* AVAILABLE DATA *
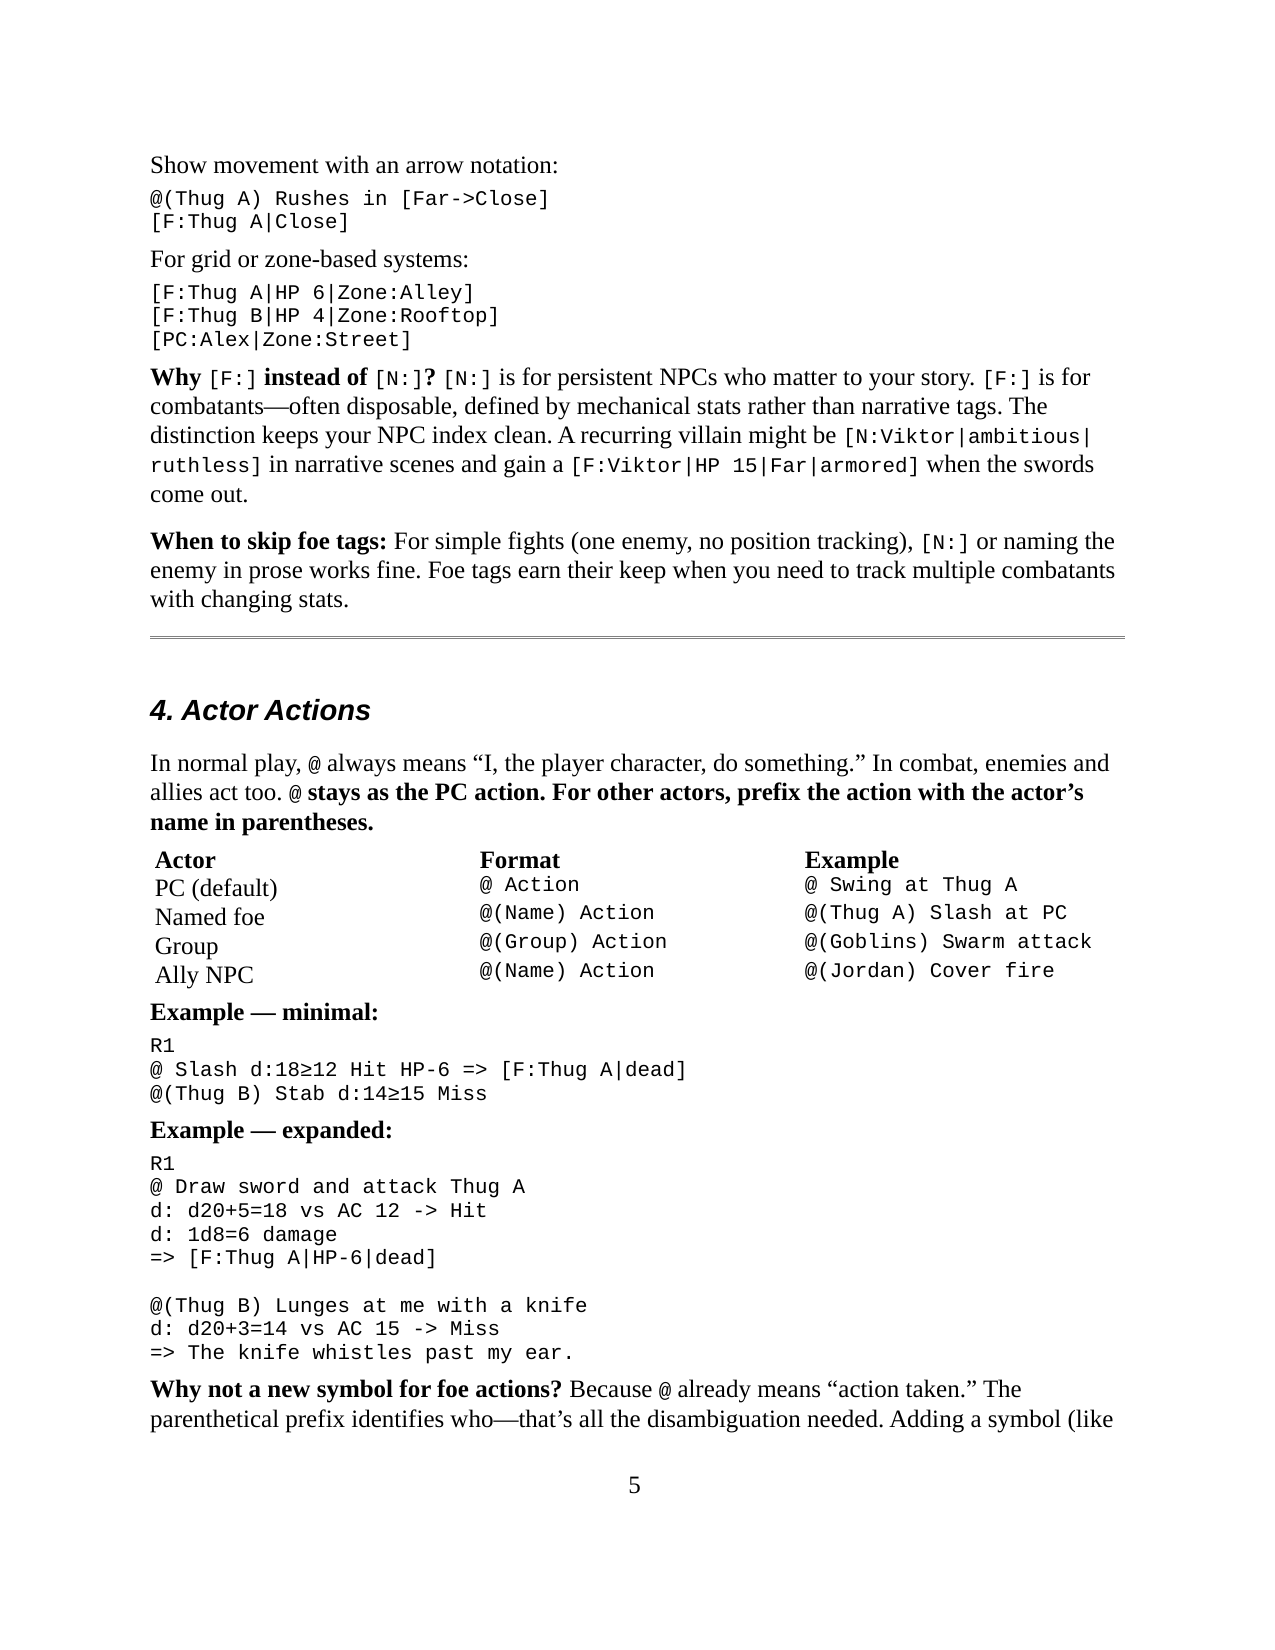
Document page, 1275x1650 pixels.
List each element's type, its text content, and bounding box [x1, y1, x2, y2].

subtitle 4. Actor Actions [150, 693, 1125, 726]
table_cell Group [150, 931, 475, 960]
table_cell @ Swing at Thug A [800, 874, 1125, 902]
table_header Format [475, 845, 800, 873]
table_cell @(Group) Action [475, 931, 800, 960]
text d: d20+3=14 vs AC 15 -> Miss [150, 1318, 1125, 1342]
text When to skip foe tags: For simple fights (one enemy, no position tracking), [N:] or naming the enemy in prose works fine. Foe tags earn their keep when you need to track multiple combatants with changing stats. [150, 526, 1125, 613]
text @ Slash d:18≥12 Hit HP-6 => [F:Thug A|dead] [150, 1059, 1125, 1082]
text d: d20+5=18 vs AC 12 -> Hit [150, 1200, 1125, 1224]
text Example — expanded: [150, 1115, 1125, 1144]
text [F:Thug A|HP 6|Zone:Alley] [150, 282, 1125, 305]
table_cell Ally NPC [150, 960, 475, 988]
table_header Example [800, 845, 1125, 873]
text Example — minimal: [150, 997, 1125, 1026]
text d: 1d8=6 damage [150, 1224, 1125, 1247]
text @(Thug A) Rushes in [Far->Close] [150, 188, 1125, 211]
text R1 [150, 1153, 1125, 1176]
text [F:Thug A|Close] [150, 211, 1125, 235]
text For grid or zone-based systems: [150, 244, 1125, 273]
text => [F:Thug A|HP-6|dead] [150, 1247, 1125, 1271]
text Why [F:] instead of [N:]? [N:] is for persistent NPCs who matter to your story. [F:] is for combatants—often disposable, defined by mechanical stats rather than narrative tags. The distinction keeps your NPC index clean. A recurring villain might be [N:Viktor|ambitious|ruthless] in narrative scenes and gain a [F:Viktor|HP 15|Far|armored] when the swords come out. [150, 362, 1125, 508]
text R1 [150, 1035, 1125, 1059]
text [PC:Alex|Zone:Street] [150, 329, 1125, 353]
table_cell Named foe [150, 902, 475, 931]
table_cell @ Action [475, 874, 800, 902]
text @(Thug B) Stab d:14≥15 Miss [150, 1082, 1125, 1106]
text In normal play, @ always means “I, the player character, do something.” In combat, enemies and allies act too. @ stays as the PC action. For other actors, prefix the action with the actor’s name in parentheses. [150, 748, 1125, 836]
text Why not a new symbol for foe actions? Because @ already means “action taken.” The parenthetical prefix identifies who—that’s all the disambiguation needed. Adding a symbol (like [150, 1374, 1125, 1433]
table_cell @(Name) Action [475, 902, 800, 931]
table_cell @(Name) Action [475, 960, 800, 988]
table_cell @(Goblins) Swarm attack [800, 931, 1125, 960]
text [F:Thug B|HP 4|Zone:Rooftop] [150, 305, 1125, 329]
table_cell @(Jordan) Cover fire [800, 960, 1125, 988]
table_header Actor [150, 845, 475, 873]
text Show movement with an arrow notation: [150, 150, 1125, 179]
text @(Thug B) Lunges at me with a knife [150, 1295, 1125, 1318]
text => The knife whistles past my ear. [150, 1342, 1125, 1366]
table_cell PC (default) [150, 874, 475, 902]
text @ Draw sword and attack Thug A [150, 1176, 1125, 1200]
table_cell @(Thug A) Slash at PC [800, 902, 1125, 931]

==

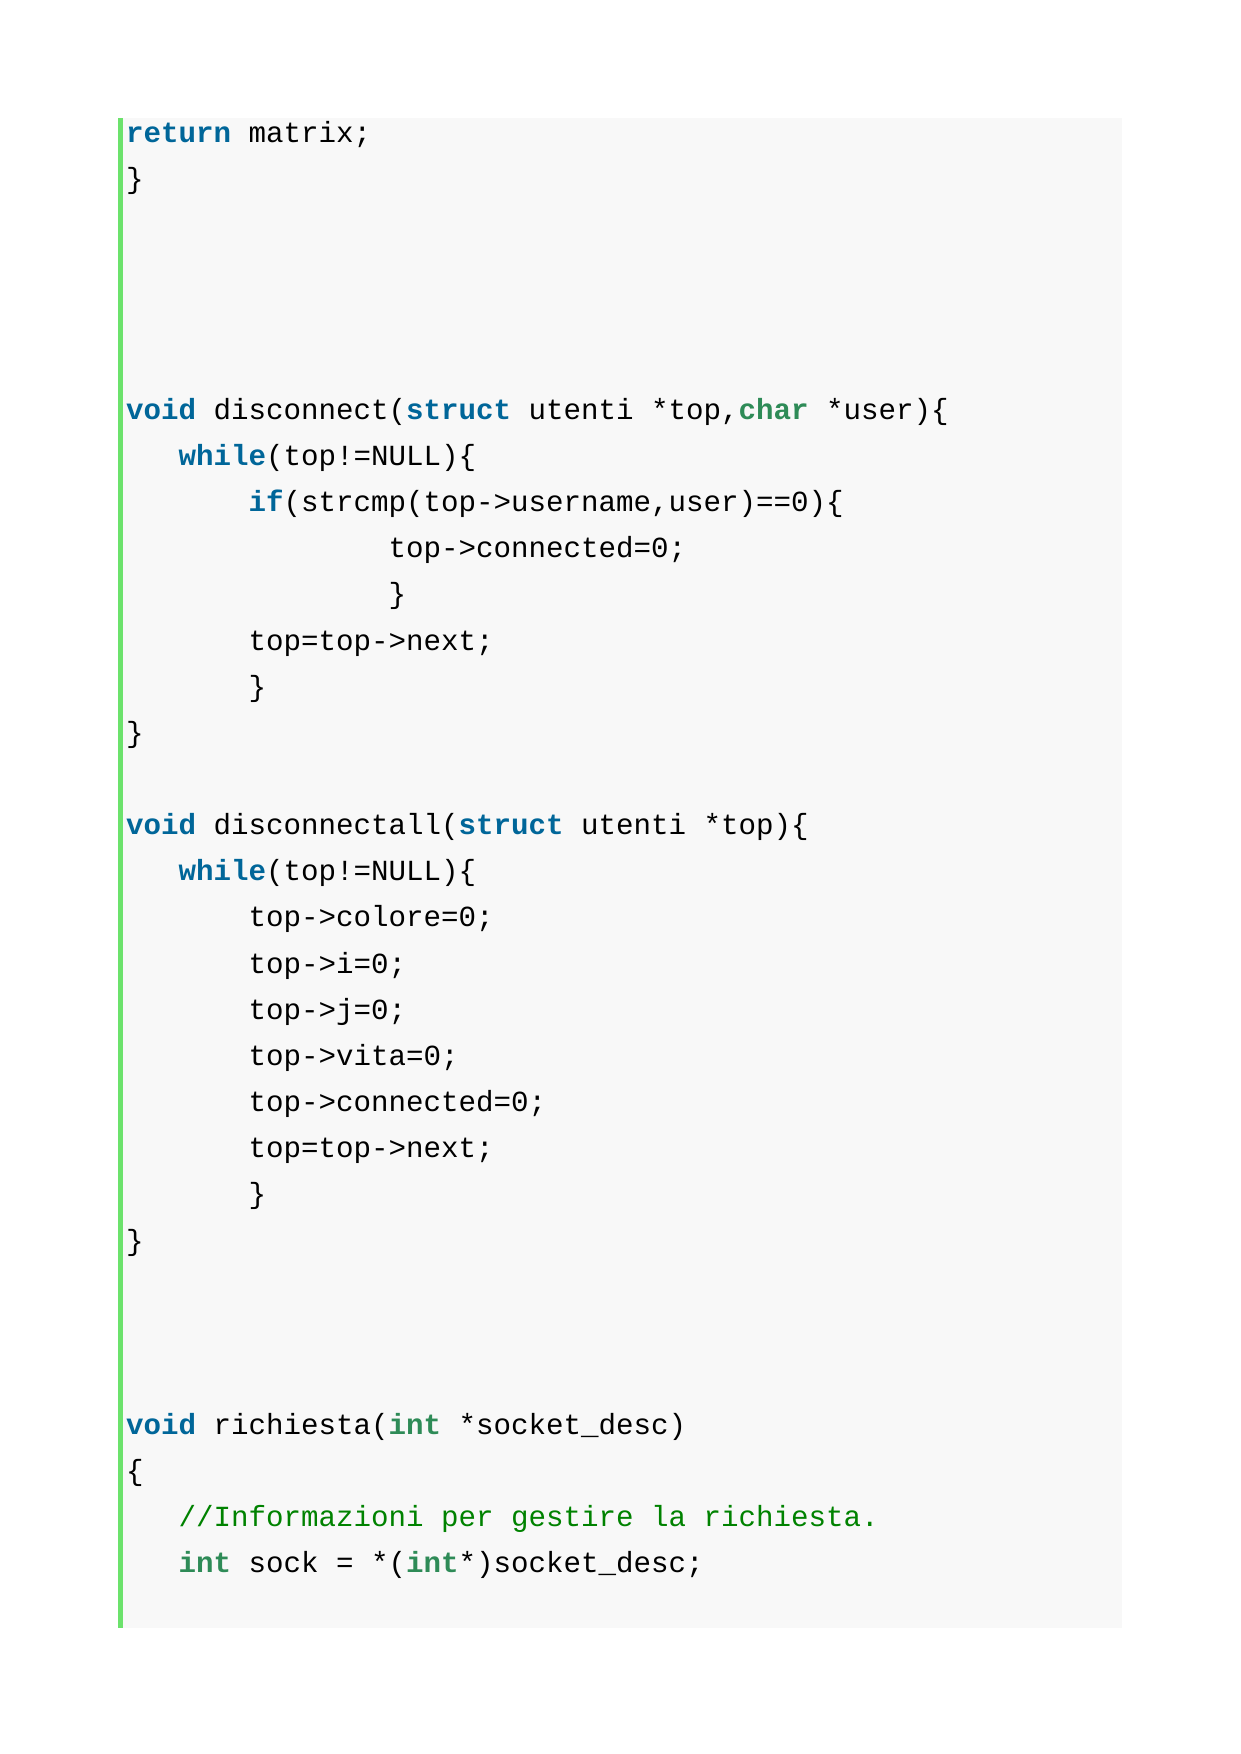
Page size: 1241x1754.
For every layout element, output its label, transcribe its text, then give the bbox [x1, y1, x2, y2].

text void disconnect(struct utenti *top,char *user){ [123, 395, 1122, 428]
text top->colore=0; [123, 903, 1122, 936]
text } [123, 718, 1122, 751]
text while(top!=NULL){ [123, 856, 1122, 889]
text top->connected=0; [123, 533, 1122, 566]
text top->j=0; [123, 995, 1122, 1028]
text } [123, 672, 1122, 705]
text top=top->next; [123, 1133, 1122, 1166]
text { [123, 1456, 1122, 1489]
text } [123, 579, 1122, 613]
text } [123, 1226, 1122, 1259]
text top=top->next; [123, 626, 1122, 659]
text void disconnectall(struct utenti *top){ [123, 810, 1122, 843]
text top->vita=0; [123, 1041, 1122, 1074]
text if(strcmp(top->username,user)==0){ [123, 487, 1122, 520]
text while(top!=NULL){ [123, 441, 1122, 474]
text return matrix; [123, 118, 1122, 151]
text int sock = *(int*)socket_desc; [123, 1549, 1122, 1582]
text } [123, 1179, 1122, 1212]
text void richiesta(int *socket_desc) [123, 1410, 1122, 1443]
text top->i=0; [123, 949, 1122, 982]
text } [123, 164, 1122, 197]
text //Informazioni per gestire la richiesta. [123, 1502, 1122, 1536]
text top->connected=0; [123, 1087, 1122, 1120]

* THE PROBLEM *
Switch "connected" to "active" in the stretch from the line that contains "text void disconnect(struct" through the line that contains "579, 1122, 613]". Give back only those lines, with everything else left unchanged.

* EXPECTED OUTPUT *
text void disconnect(struct utenti *top,char *user){ [123, 395, 1122, 428]
text top->colore=0; [123, 903, 1122, 936]
text } [123, 718, 1122, 751]
text while(top!=NULL){ [123, 856, 1122, 889]
text top->active=0; [123, 533, 1122, 566]
text top->j=0; [123, 995, 1122, 1028]
text } [123, 672, 1122, 705]
text top=top->next; [123, 1133, 1122, 1166]
text { [123, 1456, 1122, 1489]
text } [123, 579, 1122, 613]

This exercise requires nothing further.